| Records for the task |

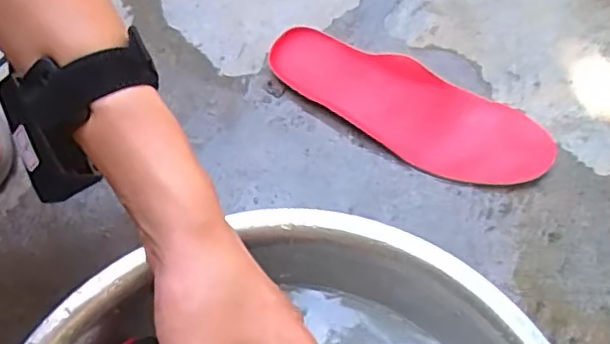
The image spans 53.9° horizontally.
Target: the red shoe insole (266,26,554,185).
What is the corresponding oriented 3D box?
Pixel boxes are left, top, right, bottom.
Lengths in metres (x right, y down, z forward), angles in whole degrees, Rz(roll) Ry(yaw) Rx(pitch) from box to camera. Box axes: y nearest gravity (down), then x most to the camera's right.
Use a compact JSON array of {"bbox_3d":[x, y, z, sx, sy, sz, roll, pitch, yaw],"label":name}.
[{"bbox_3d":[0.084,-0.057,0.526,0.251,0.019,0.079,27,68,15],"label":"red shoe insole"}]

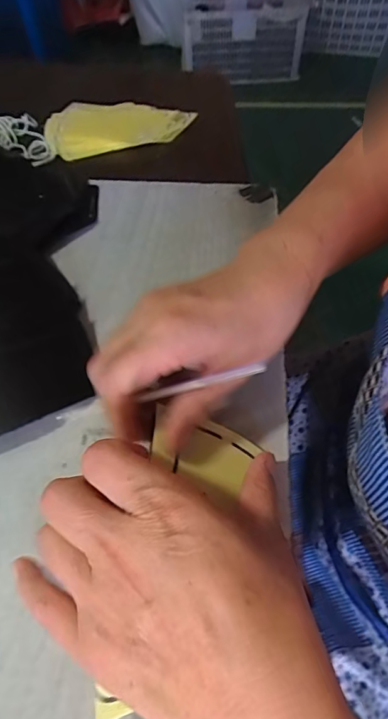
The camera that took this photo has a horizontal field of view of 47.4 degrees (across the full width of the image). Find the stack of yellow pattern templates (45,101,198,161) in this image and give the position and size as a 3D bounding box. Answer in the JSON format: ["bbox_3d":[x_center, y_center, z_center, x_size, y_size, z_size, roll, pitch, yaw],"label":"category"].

---

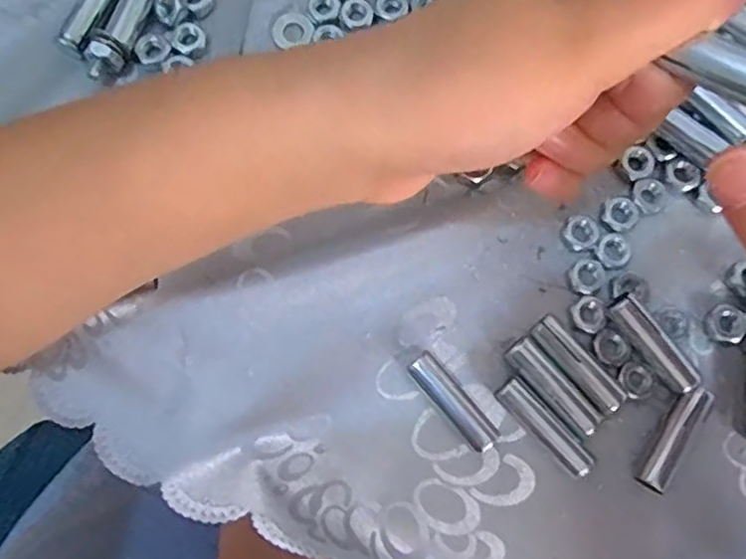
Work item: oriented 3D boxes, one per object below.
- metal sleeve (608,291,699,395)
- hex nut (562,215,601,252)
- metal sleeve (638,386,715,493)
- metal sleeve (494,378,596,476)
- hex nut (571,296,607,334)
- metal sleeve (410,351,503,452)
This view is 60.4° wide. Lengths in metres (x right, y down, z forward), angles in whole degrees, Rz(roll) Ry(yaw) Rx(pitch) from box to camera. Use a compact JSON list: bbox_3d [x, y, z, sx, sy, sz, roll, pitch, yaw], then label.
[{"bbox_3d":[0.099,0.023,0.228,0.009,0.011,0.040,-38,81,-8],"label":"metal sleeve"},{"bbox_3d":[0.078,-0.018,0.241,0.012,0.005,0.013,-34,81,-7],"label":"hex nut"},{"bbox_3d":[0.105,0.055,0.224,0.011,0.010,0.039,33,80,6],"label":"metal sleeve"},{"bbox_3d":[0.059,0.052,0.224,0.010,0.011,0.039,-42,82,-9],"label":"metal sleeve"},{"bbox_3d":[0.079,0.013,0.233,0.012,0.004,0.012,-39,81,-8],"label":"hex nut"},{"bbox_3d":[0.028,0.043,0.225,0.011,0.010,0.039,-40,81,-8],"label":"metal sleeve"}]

| Try it |
Copy every line of the data where "image" is found.

| Finished exercise |
The image spans 53.9° horizontally.
The camera that took this photo has a horizontal field of view of 47.4 degrees (across the full width of the image). Find the stack of yellow pattern templates (45,101,198,161) in this image and give the position and size as a 3D bounding box. Answer in the JSON format: ["bbox_3d":[x_center, y_center, z_center, x_size, y_size, z_size, roll, pitch, yaw],"label":"category"].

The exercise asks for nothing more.